▶ _Task instructions_:
1. In the article on live kernel debugging, what baud rate do the bcdedit settings use for the serial port?
2. Extend the article on live kernel debugging, starting after its last sentence.

▶ _Excerpt to read_:

▬▬▬▬▬▬▬▬▬▬

Pre-mortem debug analysis

  • Article

We’ve looked at generating dumps of processes, the kernel or the entire set of used physical memory pages – but there is another method to do debug analysis on the target directly rather than with a “snapshot” of what it looked like at one point in time, and sometimes this is very useful.

The “live” debug is where we attach a debugger directly to a process (running on the same machine) or a port (on a different machine) to communicate with the kernel.
The latter is very interesting, and until the days of virtualization was very tricky to set up, and was very slow.

A live kernel debug requires the target (debuggee) is running in debug mode – this instructs the kernel to listen on the specified port for instructions from a debugger running on another machine.
If a break instruction is received, the debuggee is then frozen and control is passed to the debugger.

 

Virtually serial

A virtual machine running on Hyper-V has 2 virtual COM ports available to it, but these cannot map to physical serial ports on the host (which might not even have any), so what use are they?
You can specify a name for a a “named pipe” with which any process running on the host or even a remote machine can communicate with the “COM” port of the guest.

For example, if we have a Windows Server 2008 guest machine and set its COM1 to use the name “w2k8”, the named pipe path as accessed by the host itself would be:
\\.\pipe\w2k8

 

Making the kernel listen

Inside the guest machine, the BCD needs to hold the configuration that indicates we want to enable kernel debugging, and the settings to use, so the following 2 command at an elevated command prompt will enable this:

bcdedit /dbgsettings SERIAL DEBUGPORT:1 BAUDRATE:115200
bcdedit /debug ON

The first command indicates kernel debugging is being done via a serial port, which is COM1, at 115,200 baud.
The second command actually enables kernel debug mode during boot.

(Windows versions before Vista had debug settings configured in BOOT.INI instead.)

 

Taking control

On the Hyper-V host you can now launch an elevated WinDbg, select File / Kernel Debug and point to the named pipe path (ensuring “Pipe” is checked and “Baud Rate” is set to 115200).

So long as the host has access to download symbols, you should now be able to handshake with the debuggee kernel to get the version string, and hitting CTRL-BREAK will suspend the debuggee and turn control over to the debugger (until ‘g’ is entered to resume).

While the debugger is connected you will see all the debug spew that the kernel would normally hide from you (if you are running instrumented binaries then this might be a lot).

▬▬▬▬▬▬▬▬▬▬

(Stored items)

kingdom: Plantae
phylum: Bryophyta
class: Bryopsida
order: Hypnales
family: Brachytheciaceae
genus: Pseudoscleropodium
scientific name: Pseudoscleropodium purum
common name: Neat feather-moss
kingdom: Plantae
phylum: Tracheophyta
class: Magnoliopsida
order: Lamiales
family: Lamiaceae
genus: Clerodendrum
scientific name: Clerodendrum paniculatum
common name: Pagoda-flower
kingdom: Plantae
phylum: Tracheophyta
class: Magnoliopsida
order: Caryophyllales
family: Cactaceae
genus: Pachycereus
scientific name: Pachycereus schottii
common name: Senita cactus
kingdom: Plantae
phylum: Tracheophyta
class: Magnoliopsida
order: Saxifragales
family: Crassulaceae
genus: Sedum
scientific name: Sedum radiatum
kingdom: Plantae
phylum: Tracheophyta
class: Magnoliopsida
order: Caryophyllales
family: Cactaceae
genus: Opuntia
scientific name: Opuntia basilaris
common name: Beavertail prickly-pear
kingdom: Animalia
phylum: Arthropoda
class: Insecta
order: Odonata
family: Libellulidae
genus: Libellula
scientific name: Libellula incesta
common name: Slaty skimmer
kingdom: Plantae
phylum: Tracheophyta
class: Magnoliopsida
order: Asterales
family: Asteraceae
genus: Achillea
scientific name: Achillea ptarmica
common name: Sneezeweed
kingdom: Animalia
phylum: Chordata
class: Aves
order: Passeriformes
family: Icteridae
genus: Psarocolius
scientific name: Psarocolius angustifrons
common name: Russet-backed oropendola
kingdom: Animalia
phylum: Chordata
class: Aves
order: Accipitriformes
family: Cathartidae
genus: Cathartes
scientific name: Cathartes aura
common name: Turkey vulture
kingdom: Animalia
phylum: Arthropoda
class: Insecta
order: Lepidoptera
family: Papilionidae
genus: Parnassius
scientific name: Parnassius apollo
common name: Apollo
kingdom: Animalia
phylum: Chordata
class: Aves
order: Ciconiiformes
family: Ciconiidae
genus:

▬▬▬▬▬▬▬▬▬▬

▶ _Per-task outputs_:
1. 115,200 baud.

2.
While the debugger has control the target machine is effectively inaccessible to everyone else, and you can do all the things you can with a .DMP File and more – if you want to crash the target machine to create a memory dump at any time, enter the command ’ .crash’.

 

The real power of live debugging, however, is the ability to set breakpoints – allowing the kernel to run as normal until it hits a certain criteria (CPU register contains a specific value, a memory address is accessed or a point in a function is reached).
As soon as it hits a breakpoint the debugger is passed control immediately – for you to run further commands to investigate a problem, or to have it automatically script some actions and resume if it will be hit a lot.

The command ‘bl’ will list the currently-set breakpoints that you have defined (lost each time the target is reset), and ‘bp’ sets an unconditional breakpoint at the address passed to it.
e.g. To make the debugger break in every time any file is opened:
bp nt!NtCreateFile

To clear (remove) a breakpoint, use ‘bc’ and the number assigned to it (visible via ‘bl’).
To disable but leave defined a breakpoint, use ‘bd’ and its number.
In either of the 2 above cases, an asterisk is a wildcard meaning “all breakpoints”.

 

There are also “events” that the kernel can send to the debugger which it can use for control instead of explicit breakpoints, these are configurable in WinDbg through Debug / Event Filters – you can monitor the creation and exit of threads & processes, load and unloading of modules, various normally handled exceptions, and much more.

 

As a live debug has access to the entire still-running system, you can look in the kernel address space or the user-mode address space of a particular process – it is important to force a reload when switching context, the way I always use this is (for fictional PID 12345678):

.process /p /r 12345678

This will set the debugger context in the user-mode portion of this process so that ‘ !peb’ will work and the ‘k’ commands will show the function names (symbols permitting) of the user-mode modules instead of memory addresses.